Na África, as áreas de procedência dos negros os subdividiam em dois grandes grupos étnicos: os bantos, capturados na África equatorial e tropical, na Guiné, no Congo e em Angola, e os sudaneses, da África oriental, do Sudão, do norte da Guine e de Moçambique.

Entre os anos 1580 e 1590 existiam perto de 10 mil escravos africanos em Pernambuco e 4 mil na Bahia. Entre 1500 e 1600, o número total de africanos no Brasil não ultrapassava 50 mil. No século XVII, o número elevou-se para 560 mil e no século seguinte já eram 1 891 400 escravos africanos. Entre 1811 e 1870 a cifra caiu para 1 145 400, totalizando 3 646 800 escravos africanos trazidos ao longo de todo o período colonial. Até 1640, os portugueses eram virtualmente os donos absolutos do tráfico, quando então holandeses, ingleses e franceses entraram no negócio.

A substituição do escravo índio pelo africano ganhou impulso no final do governo de Mem de Sá, por volta de 1570, e já em 1630 tinha se tomado tem processo irreversível.

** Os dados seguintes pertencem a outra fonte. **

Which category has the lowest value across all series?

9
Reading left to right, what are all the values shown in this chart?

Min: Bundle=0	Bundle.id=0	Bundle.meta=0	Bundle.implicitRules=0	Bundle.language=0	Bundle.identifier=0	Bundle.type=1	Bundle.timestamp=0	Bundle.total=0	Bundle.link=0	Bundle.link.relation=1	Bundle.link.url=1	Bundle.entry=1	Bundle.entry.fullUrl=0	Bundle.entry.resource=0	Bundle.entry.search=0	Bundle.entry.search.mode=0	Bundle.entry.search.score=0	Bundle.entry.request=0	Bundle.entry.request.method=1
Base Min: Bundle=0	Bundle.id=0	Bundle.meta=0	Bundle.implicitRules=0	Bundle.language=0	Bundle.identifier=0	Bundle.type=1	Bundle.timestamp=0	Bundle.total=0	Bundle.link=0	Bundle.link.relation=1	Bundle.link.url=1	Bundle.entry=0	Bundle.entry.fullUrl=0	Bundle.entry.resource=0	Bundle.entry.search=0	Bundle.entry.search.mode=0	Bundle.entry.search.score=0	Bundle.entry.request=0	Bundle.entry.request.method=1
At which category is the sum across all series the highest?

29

Escravismo colonial – À medida que o tráfico negreiro se intensificou e se transformou num elemento estrutural da colonização, a escravidão foi se convertendo em escravismo, portanto num sistema.

O escravismo colonial, diferentemente do escravismo antigo, greco-romano, foi estruturalmente mercantil, porque a produção açucareira estava voltada ao mercado, almejando o lucro. Os escravos eram produtores de mercadorias a serem vendidas pelos senhores de engenho. Por outro lado, o próprio escravo era adquirido através do comércio entre senhores de engenho e traficantes que pertenciam a burguesia metropolitana.

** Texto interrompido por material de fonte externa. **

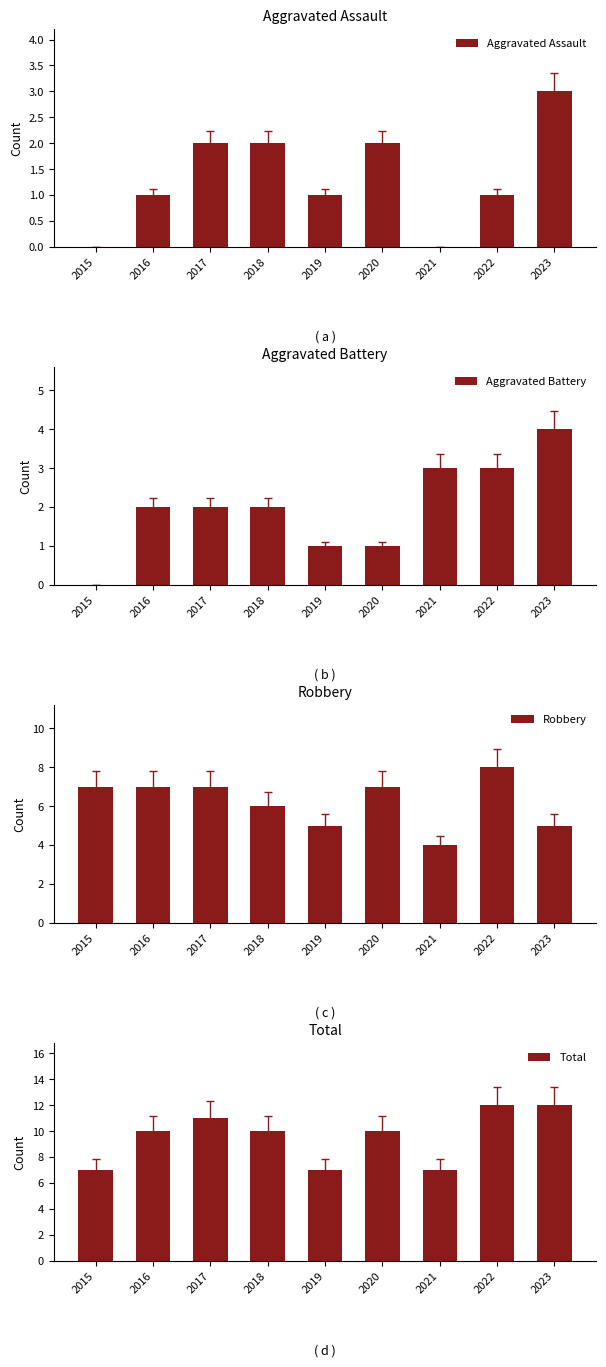

What is the difference between the maximum and minimum values in the Total series?

5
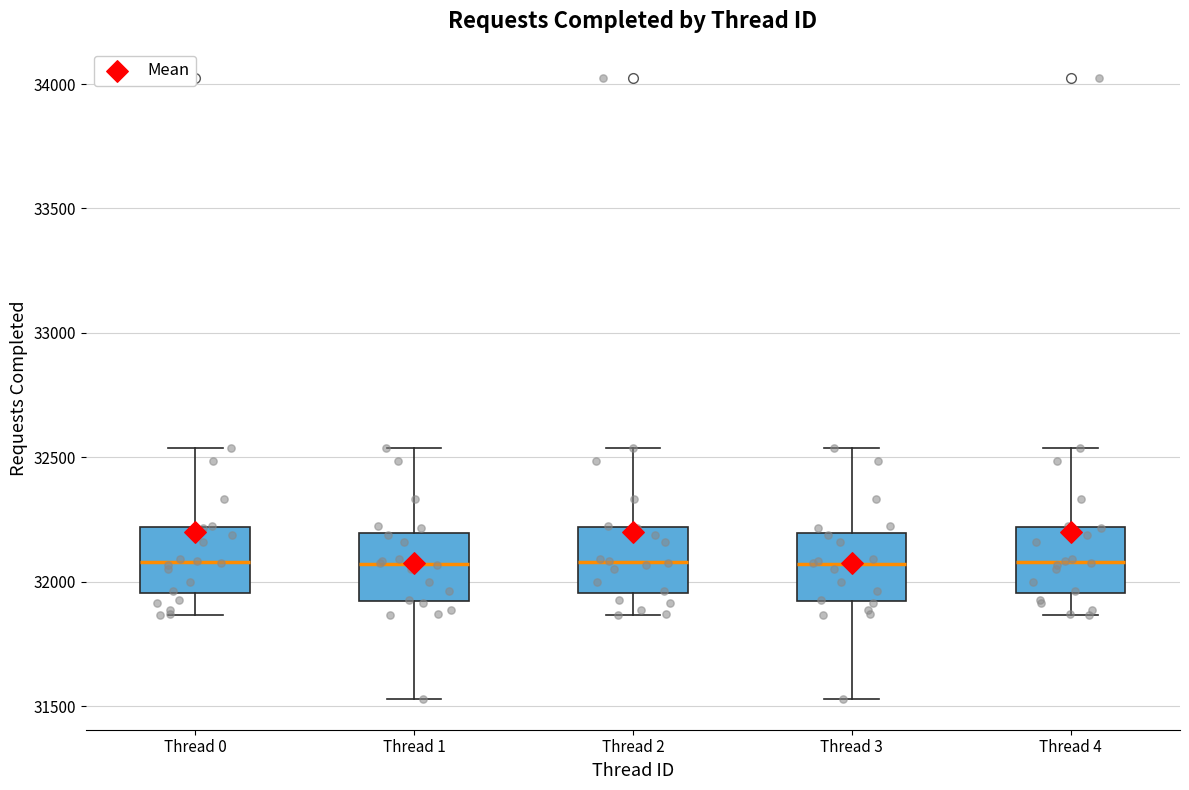

Reading left to right, transcribe this box plot: for each box, give where its median line is, the range the box spans, and where its two whiskers end, as read against the y-axis. The values are not printed on the chart, so give them approximately, as read against the axis.

Thread 0: median 32100, box 31950 to 32200, whiskers 31850 to 32550
Thread 1: median 32050, box 31900 to 32200, whiskers 31550 to 32550
Thread 2: median 32100, box 31950 to 32200, whiskers 31850 to 32550
Thread 3: median 32050, box 31900 to 32200, whiskers 31550 to 32550
Thread 4: median 32100, box 31950 to 32200, whiskers 31850 to 32550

Portanto, o escravismo colonial estruturou-se como sistema integrando três camadas sociais: o escravo, o senhor de engenho e a burguesia metropolitana, na qual se inclui o traficante de escravos.

Como o próprio nome indica, o escravismo colonial é um sistema que se baseia numa dupla exploração: a escravista e a colonial. E, conforme se observa no esquema:

A exploração escravista refere-se à exploração dos senhores de engenho sobre os escravos. Teoricamente, os grandes beneficiários seriam os senhores de engenho. Ocorre, entretanto, que, tendo a exploração um caráter colonial, a maior parte da riqueza acabava se transferindo para as mãos da burguesia mercantil e, também, para o Estado metropolitano.